(Diana Yukari/Business Insider, Getty Images)
Liam Neeson admits he wasn't impressed with Shūsaku Endō's novel "Silence" when Martin Scorsese offered him a role in the movie adaptation two years ago.
"It was very dull," the Oscar-nominated actor recently told Business Insider over the phone.
But after reading the movie's script, he said, "the issues in the book really came alive for me." And so Scorsese had the final piece in his latest attempt in 26 years to make the movie.
Neeson gives an incredible performance as Father Ferreira, a Jesuit priest who in attempting to spread Christianity in 17th-century Japan is captured by samurai who are keeping the religion out of the country and put Ferreira through numerous types of torture until he renounces his faith.
Neeson talked to Business Insider about the role, preparing for a grueling torture scene, how the experience was different from working with Scorsese on "Gangs of New York," that time he almost played Abraham Lincoln in Steven Spielberg's "Lincoln," and why we will probably never see his Qui-Gon Jinn in any upcoming "Star Wars" movies.
(Liam Neeson in "Silence."Paramount)
Jason Guerrasio: A major scene for Father Ferreira is the torture scene. What were the discussions you and Scorsese had about tackling it?
Liam Neeson: It was an actual torture — many martyrs lost their lives that way and were punished that way in Japan. We knew exactly what happened and what the pit was filled with, which was human excrement, and they were hung upside down. Then these boards were put around them so after some time you didn't have a sense of where you were in space or time and you were constantly suffering. You didn't die, but there was an agony, and you couldn't move your body because you're harnessed in like a straightjacket.
Guerrasio: Did you experience it yourself outside of the shots we see of your doing it?
Neeson: Beforehand, to get some type of feel for it, I hung upside down on that machine that you'll find at the gym, inversion table, and you can hang upside down.
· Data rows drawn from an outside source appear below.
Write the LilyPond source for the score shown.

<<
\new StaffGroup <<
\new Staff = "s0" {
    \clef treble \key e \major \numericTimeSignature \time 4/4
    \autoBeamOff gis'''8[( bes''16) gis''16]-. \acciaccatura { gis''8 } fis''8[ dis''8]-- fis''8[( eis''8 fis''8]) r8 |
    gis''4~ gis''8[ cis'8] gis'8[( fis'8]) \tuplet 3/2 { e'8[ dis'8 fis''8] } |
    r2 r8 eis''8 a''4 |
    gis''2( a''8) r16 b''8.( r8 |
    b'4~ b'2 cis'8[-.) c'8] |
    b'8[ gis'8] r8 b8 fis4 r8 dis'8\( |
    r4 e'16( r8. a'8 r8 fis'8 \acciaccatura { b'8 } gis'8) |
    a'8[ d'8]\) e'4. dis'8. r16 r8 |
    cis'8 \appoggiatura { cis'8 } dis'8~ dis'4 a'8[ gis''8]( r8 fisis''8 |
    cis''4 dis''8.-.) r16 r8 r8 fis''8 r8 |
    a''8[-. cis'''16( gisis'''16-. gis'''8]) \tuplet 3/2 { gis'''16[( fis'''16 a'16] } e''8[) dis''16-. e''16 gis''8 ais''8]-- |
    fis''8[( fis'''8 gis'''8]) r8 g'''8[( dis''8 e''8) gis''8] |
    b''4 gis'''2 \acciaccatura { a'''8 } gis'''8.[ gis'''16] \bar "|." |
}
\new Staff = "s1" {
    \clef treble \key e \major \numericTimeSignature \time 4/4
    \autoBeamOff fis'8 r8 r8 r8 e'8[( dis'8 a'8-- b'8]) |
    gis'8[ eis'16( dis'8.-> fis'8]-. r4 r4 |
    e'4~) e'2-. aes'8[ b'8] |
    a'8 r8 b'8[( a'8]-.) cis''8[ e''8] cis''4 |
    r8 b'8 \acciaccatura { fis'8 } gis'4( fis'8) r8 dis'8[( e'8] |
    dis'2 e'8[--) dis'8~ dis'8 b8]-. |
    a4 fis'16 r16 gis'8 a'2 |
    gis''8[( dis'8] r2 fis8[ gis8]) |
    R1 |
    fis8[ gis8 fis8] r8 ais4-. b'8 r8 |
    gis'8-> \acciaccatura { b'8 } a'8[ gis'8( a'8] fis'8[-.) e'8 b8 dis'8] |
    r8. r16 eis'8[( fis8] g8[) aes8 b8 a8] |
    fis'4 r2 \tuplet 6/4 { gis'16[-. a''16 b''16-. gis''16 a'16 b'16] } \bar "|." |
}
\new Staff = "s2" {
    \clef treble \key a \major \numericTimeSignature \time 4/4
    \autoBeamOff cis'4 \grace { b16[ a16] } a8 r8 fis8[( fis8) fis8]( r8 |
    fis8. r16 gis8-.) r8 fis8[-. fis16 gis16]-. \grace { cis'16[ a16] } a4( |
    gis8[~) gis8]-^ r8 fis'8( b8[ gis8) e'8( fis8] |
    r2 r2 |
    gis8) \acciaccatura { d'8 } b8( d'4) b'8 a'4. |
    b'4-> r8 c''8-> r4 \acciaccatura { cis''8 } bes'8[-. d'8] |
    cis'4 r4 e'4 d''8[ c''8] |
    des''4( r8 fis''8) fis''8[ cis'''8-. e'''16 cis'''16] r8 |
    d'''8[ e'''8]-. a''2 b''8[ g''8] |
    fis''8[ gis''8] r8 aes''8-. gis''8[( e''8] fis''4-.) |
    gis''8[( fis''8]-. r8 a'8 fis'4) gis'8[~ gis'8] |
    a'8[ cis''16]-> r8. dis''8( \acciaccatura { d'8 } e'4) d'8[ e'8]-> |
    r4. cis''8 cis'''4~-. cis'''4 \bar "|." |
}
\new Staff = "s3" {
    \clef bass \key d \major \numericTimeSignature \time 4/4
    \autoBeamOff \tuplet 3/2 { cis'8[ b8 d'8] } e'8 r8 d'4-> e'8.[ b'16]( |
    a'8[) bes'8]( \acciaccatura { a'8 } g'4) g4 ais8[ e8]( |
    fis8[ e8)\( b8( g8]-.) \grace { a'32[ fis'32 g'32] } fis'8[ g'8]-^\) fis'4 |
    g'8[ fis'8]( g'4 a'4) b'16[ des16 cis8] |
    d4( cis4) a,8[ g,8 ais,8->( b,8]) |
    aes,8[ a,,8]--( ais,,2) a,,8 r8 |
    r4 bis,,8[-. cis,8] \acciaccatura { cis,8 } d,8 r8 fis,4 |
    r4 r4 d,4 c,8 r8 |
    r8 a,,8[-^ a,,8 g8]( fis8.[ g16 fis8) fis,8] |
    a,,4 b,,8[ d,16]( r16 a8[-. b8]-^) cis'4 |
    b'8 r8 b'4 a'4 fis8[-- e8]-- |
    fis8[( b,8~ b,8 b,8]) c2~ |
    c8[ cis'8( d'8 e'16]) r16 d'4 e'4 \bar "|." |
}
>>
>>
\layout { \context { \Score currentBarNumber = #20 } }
So I did that in preparation.
Guerrasio: Did you use any of your experience making "The Mission" in helping to prepare for "Silence"?
Neeson: Very much. I think we made it in 1985, I believe. Our technical adviser was Father Daniel Berrigan, who just passed away last year. I was pals with Father Dan; he was a famous Jesuit in his time. Myself, Bob De Niro, Jeremy Irons, we talked with Father Dan about the gospel and how it relates to today's world, then being the '80s. It was really, really enlightening. We did preparation in Jesuit training, which they still do to this day — namely the spiritual exercises. So my research on "The Mission" played very heavily in this film.